“We go around about once a year“ said Doug Whippie, Director of Science Operations at the Peak. “Reckon it might play a part in explaining why summer and winter are so radically different, but it’ll be a while before we can say for sure.”
Astronomers at the Urundi Peak Observatory in Western Australia have discovered that the Earth is orbiting an enormous, yellow star.
At Urundi Peak, Whippie and Senior Research Associate, Pat Bell told reporters that the observatory staff were both excited and completely exhausted.
“Everyone here’s working around the clock,” explained Whippie. “We’re up to our necks in data. No complaints there.
I reckon that’s how every scientist wants to be buried,” he added, laughing.
“The sheer amount of light and heat this thing is putting out is staggering,” revealed Bell. “It’s basically a colossal fusion bomb parked right on our doorstep."
This statement provoked a wide variety of reactions from political, scientific and religious communities across the world.
"This kind of fancy-pants talk is doing nothing but scaring a lot of good Americans," stated Republican Senator, James Haff. "We need to get a grip on the facts, then get man up there before the Chinese do."
At the National Aeronautics and Space Agency (N.A.S.A.), Communications Director, Jan Van Hook expressed frustration over Bell’s choice of words. “I’m getting over five hundred calls an hour here. People think they’re going to get incinerated the moment they walk out their front doors. The next time Doctor Bell describes the “Sun,” I’d be grateful if he’d include his own phone number.”
In Rome, thousands of worshippers crowded into Saint Peter’s Basilica. “’I am the light of the world’ said our Savior Jesus Christ,” Pope Benedict XVI told those who had come looking for guidance. “To want two lights is not only blasphemous, it is excessive.”
Urundi Peak Observatory, Western Australia.
Image - © ALMA (ESA/NAOJ/NRAO) Bob Broilo
Within hours of the discovery observatories in Puerto Rica and California had independently confirmed the existence of the new star. Astrophysicists at both locations were elated.
“We’ve suspected the existence of a neighboring G-Type star for many years,” said Raymond Chang, Senior Research Specialist at the Arecibo Observatory in Puerto Rica. “The secondary evidence is very strong.
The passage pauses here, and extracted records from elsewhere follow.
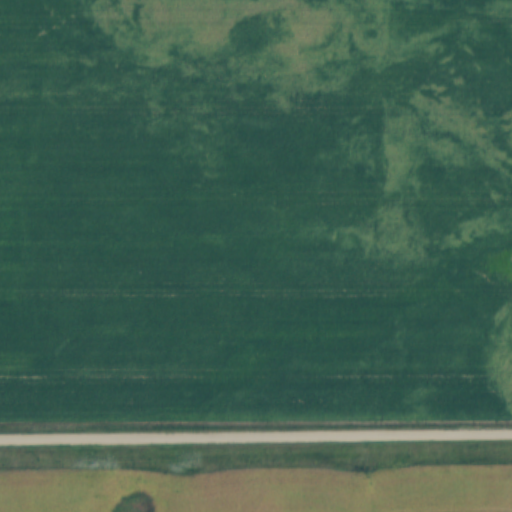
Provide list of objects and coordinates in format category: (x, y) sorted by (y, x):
road: (256, 432)
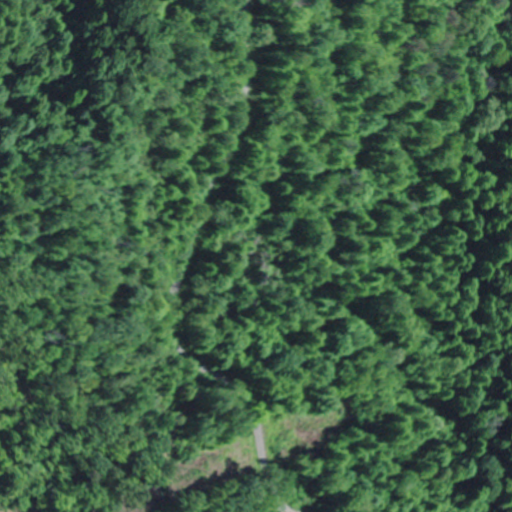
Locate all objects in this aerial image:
road: (245, 14)
road: (181, 285)
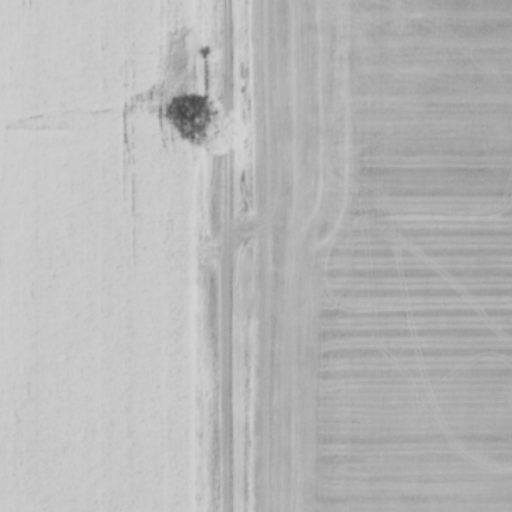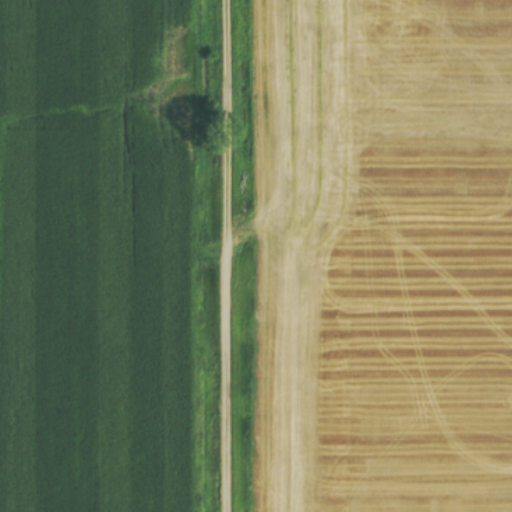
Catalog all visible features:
road: (224, 256)
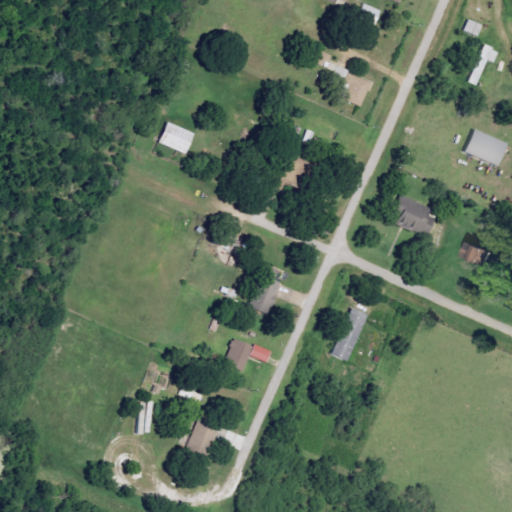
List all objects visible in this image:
building: (395, 0)
building: (394, 1)
building: (364, 14)
building: (313, 56)
building: (478, 63)
road: (386, 127)
building: (170, 137)
building: (479, 147)
building: (406, 214)
road: (275, 231)
building: (474, 254)
road: (421, 291)
building: (259, 295)
building: (343, 334)
building: (239, 354)
road: (286, 356)
building: (140, 417)
building: (197, 440)
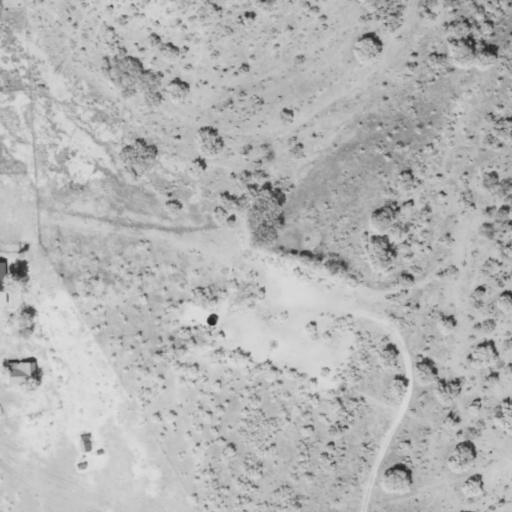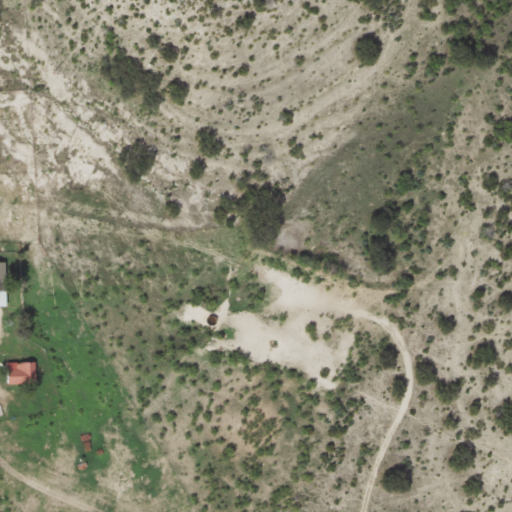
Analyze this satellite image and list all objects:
building: (3, 283)
building: (20, 372)
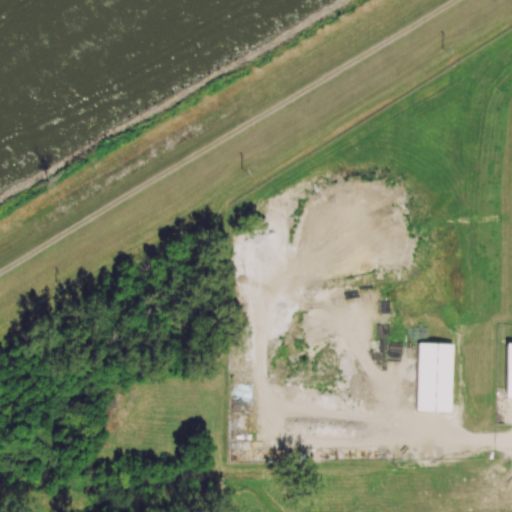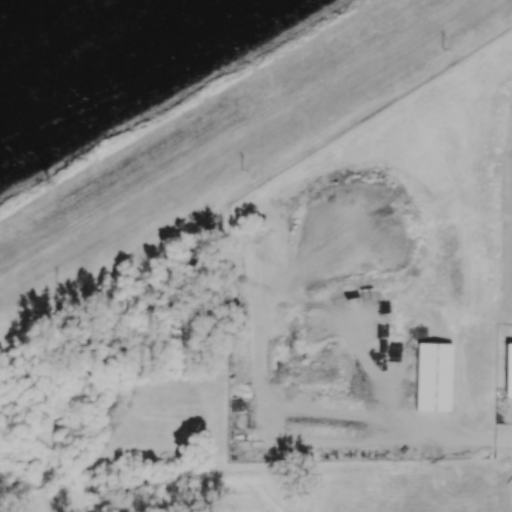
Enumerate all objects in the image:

Think about the large amount of light we experience every day or the way the planet’s surface heats up for no apparent reason.”
“Why is one part of the sky always obscured by a brilliant, orange glare?” added Doctor Jill Turner, Chang’s colleague at Arecibo. “That’s bugged me since I was a small child.”
Early reports describing the find as “monumentally colossal” and “mind-blowingly gigantic,” met with skepticism from the scientific community, but data now indicates the new star may account for up to 99.8% of all matter within our planetary system.
“That’s big,” said Paul Wilson, Professor of Cosmology at Cornell University’s Department of Astronomy and Space Sciences. “I’ve been researching and studying big things for over forty years and I would have to place this in the ‘very, very big’ category.”
Astronomers at the Peak nicknamed the new star “Sol” after Doug Whippie’s Australian sheepdog “Solomon.” “If we had a female up here we would’ve named it after her,” joked Whippie. “ But we’re in the middle of nowhere, so I guess a bloody dog’ll have to do.”
The International Astronomical Union, the recognized authority for naming celestial bodies, designated the G2 star as the “Sun.” The word originates from the Anglo-Saxon “Sunn” which loosely translates as “large and difficult to look at.”
Cape Maru Observatory in South Africa captured this astonishing image of our moon passing in front of the newly discovered star.
Astronomers say the reason the "Sun" eluded discovery for so long is due to a unique, unexplained anomaly;
it is the only star that does not appear in the night sky.
Snapshot from the Hubble Space Telescope of our new neighbor, the "Sun."
Scientists have coined the term "sunlight" to describe the rays emanating from the star that appear to illuminate everyday objects.
"It's looking more and more likely that the "Sun" was always there, but you've got to give ordinary people time to adjust," reflected Ryan Gale, Editor of "Science Today." "In time, I think we're going to find this discovery impacting fields far, far removed from the discipline of astronomy."
The scientists at Urundi Peak have already found there's more than a grain of truth in Gale's prediction.
“We’ve had all kinds of calls since this thing started,” said Doug Whippie. “I’d expected other observatories, government agencies and a few reporters to take an interest. I didn't think we'd be hearing from farmers, travel agents and whole bunch of wedding planners.”
“We haven’t got a clue when you should plant corn or if a June wedding’s a bad idea,” added Pat Bell. “We’d like to help these people, but the answers to those kinds of questions are years away.”
"We're both single, never take vacation's and every plant we've ever had here has died," joked Doug Whippie. "So you might want to call someone else."
Whippie and Bell are expected to publish a detailed report of their findings in a forthcoming edition of the academic journal, "Science."